Lucy rompt ses fiançailles avec Cecil
Comme le soir tombe, Lucy s'arrête en plein air et éprouve un soudain éveil émotionnel, prenant conscience du paysage automnal et de la fin de l'été. Quand Cecil est invité à jouer au tennis et refuse en se déclarant peu sportif, reconnaissant sa préférence pour les livres plutôt que pour l'athlétisme, Lucy vit un moment décisif de lucidité. Les écailles tombent de ses yeux lorsqu'elle réalise comment elle a jamais pu supporter la compagnie de Cecil, et elle décide ce soir-là de rompre entièrement ses fiançailles avec lui, marquant ainsi son rejet définitif des conventions sociales au profit d'un sentiment authentique.
Lucy rompt ses fiançailles avec Cecil
Le chapitre XVII dépeint le moment décisif où Lucy Honeychurch rompt ses fiançailles avec Cecil Vyse. La confrontation a lieu le soir après le dîner, avant le coucher, lorsque Cecil s'attarde avec son whisky pendant que Lucy ferme le buffet. Lucy est plus en colère que triste lorsqu'elle demande à Cecil de la libérer de leurs fiançailles, déclarant qu'elle a mûrement réfléchi à la question. La scène établit que leurs origines et personnalités différentes les rendent incompatibles pour le mariage.

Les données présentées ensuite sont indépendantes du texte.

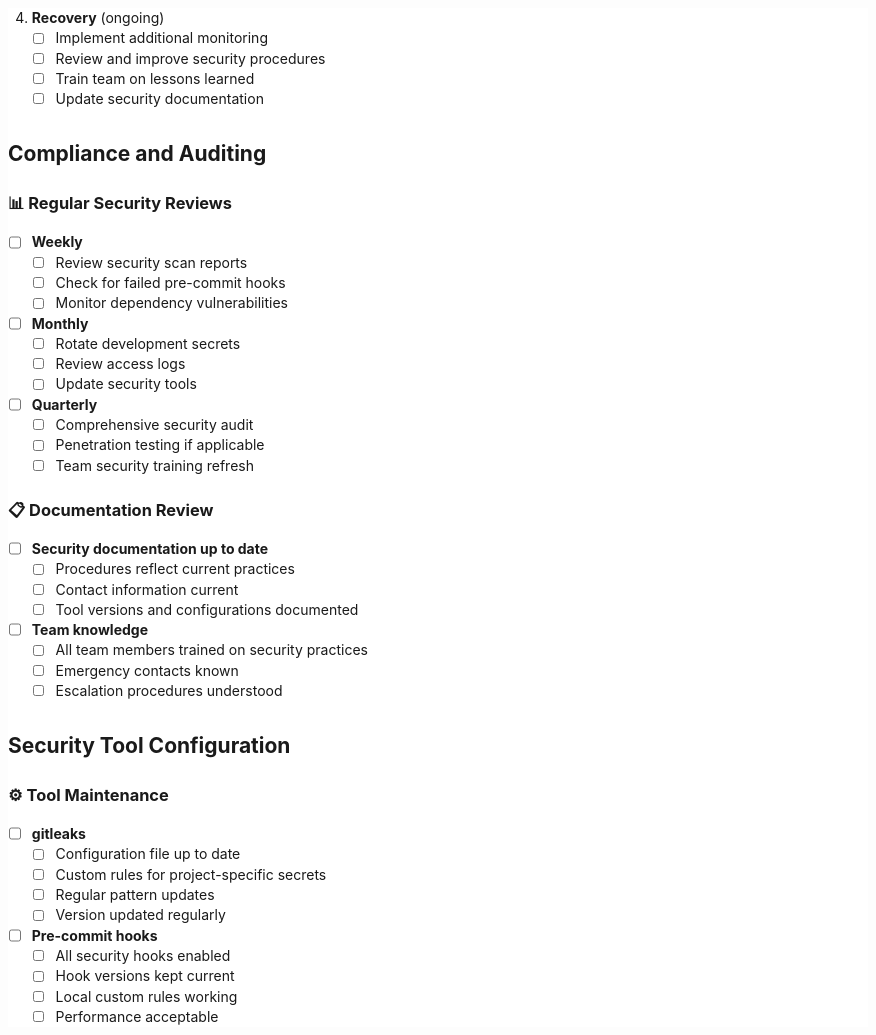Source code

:4. **Recovery** (ongoing)
   - [ ] Implement additional monitoring
   - [ ] Review and improve security procedures
   - [ ] Train team on lessons learned
   - [ ] Update security documentation

## Compliance and Auditing

### 📊 Regular Security Reviews

- [ ] **Weekly**
  - [ ] Review security scan reports
  - [ ] Check for failed pre-commit hooks
  - [ ] Monitor dependency vulnerabilities

- [ ] **Monthly**
  - [ ] Rotate development secrets
  - [ ] Review access logs
  - [ ] Update security tools

- [ ] **Quarterly**
  - [ ] Comprehensive security audit
  - [ ] Penetration testing if applicable
  - [ ] Team security training refresh

### 📋 Documentation Review

- [ ] **Security documentation up to date**
  - [ ] Procedures reflect current practices
  - [ ] Contact information current
  - [ ] Tool versions and configurations documented

- [ ] **Team knowledge**
  - [ ] All team members trained on security practices
  - [ ] Emergency contacts known
  - [ ] Escalation procedures understood

## Security Tool Configuration

### ⚙️ Tool Maintenance

- [ ] **gitleaks**
  - [ ] Configuration file up to date
  - [ ] Custom rules for project-specific secrets
  - [ ] Regular pattern updates
  - [ ] Version updated regularly

- [ ] **Pre-commit hooks**
  - [ ] All security hooks enabled
  - [ ] Hook versions kept current
  - [ ] Local custom rules working
  - [ ] Performance acceptable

Lucy déclare que les fiançailles doivent prendre fin
Lucy choisit ce moment précis pour mettre fin à leur relation, conformément à leur routine établie. Agenouillée près du buffet, elle dit à Cecil qu'elle est vraiment désolée et qu'ils sont trop différents. Elle lui demande de la libérer et d'essayer de l'oublier. Sa voix trahit sa colère plutôt que sa tristesse, malgré ses mots soigneusement choisis. Cecil, tenant son verre de whisky, reste sans voix et décontenancé par sa déclaration soudaine.